*** GIVEN DATA Section Begins ***

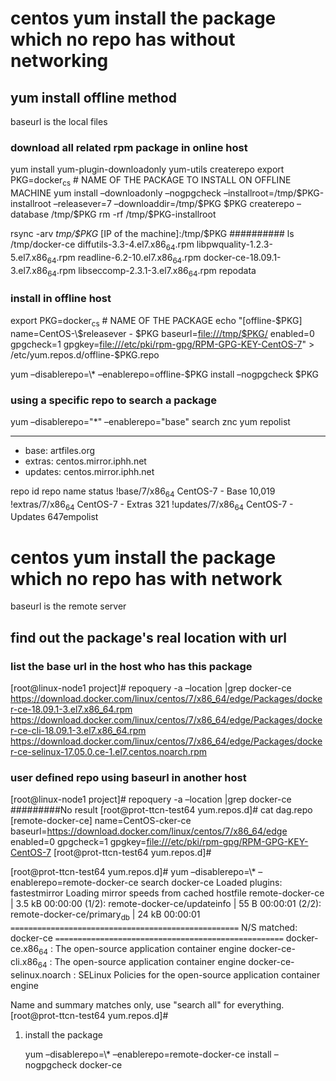 * centos yum  install the package which no repo has without networking
** yum install offline method
baseurl is the local files
*** download all related rpm package in online host
yum install yum-plugin-downloadonly yum-utils createrepo
export PKG=docker_cs # NAME OF THE PACKAGE TO INSTALL ON OFFLINE MACHINE
yum install --downloadonly --nogpgcheck --installroot=/tmp/$PKG-installroot --releasever=7 --downloaddir=/tmp/$PKG $PKG
createrepo --database /tmp/$PKG
rm -rf /tmp/$PKG-installroot

rsync -arv /tmp/$PKG/ [IP of the machine]:/tmp/$PKG
##########
ls /tmp/docker-ce
diffutils-3.3-4.el7.x86_64.rpm                      libpwquality-1.2.3-5.el7.x86_64.rpm              readline-6.2-10.el7.x86_64.rpm
docker-ce-18.09.1-3.el7.x86_64.rpm                  libseccomp-2.3.1-3.el7.x86_64.rpm                repodata

*** install in offline host
export PKG=docker_cs # NAME OF THE PACKAGE
echo "[offline-$PKG]
name=CentOS-\$releasever - $PKG
baseurl=file:///tmp/$PKG/
enabled=0
gpgcheck=1
gpgkey=file:///etc/pki/rpm-gpg/RPM-GPG-KEY-CentOS-7" >  /etc/yum.repos.d/offline-$PKG.repo

# install package offline:
yum --disablerepo=\* --enablerepo=offline-$PKG install --nogpgcheck $PKG


*** using a specific repo to search a package
yum --disablerepo="*" --enablerepo="base" search znc
yum repolist
--------------------------------------------
 * base: artfiles.org
 * extras: centos.mirror.iphh.net
 * updates: centos.mirror.iphh.net
repo id                                                                      repo name                                                                      status
!base/7/x86_64                                                               CentOS-7 - Base                                                                10,019
!extras/7/x86_64                                                             CentOS-7 - Extras                                                                 321
!updates/7/x86_64                                                            CentOS-7 - Updates                                                                647empolist
  

* centos yum  install the package which no repo has with network
baseurl is the remote server
** find out the package's real location with url
*** list the base url in the host who has this package
[root@linux-node1 project]# repoquery  -a --location |grep docker-ce
https://download.docker.com/linux/centos/7/x86_64/edge/Packages/docker-ce-18.09.1-3.el7.x86_64.rpm
https://download.docker.com/linux/centos/7/x86_64/edge/Packages/docker-ce-cli-18.09.1-3.el7.x86_64.rpm
https://download.docker.com/linux/centos/7/x86_64/edge/Packages/docker-ce-selinux-17.05.0.ce-1.el7.centos.noarch.rpm

*** user defined repo using baseurl in another host
[root@linux-node1 project]# repoquery  -a --location |grep docker-ce
#########No result
[root@prot-ttcn-test64 yum.repos.d]# cat dag.repo
[remote-docker-ce]
name=CentOS-cker-ce
baseurl=https://download.docker.com/linux/centos/7/x86_64/edge
enabled=0
gpgcheck=1
gpgkey=file:///etc/pki/rpm-gpg/RPM-GPG-KEY-CentOS-7
[root@prot-ttcn-test64 yum.repos.d]#


[root@prot-ttcn-test64 yum.repos.d]# yum --disablerepo=\* --enablerepo=remote-docker-ce search docker-ce
Loaded plugins: fastestmirror
Loading mirror speeds from cached hostfile
remote-docker-ce                                                                                           | 3.5 kB  00:00:00
(1/2): remote-docker-ce/updateinfo                                                                         |   55 B  00:00:01
(2/2): remote-docker-ce/primary_db                                                                         |  24 kB  00:00:01
===================================================== N/S matched: docker-ce =====================================================
docker-ce.x86_64 : The open-source application container engine
docker-ce-cli.x86_64 : The open-source application container engine
docker-ce-selinux.noarch : SELinux Policies for the open-source application container engine

  Name and summary matches only, use "search all" for everything.
[root@prot-ttcn-test64 yum.repos.d]#

**** install the package
yum --disablerepo=\* --enablerepo=remote-docker-ce install --nogpgcheck  docker-ce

*** GIVEN DATA Section Ends ***

_DESCRIPTION OF THE TASK_
Which lines of the data contain the word "nogpgcheck"? Copy each one.

_EXERCISE ANSWER_
yum install --downloadonly --nogpgcheck --installroot=/tmp/$PKG-installroot --releasever=7 --downloaddir=/tmp/$PKG $PKG
yum --disablerepo=\* --enablerepo=offline-$PKG install --nogpgcheck $PKG
yum --disablerepo=\* --enablerepo=remote-docker-ce install --nogpgcheck  docker-ce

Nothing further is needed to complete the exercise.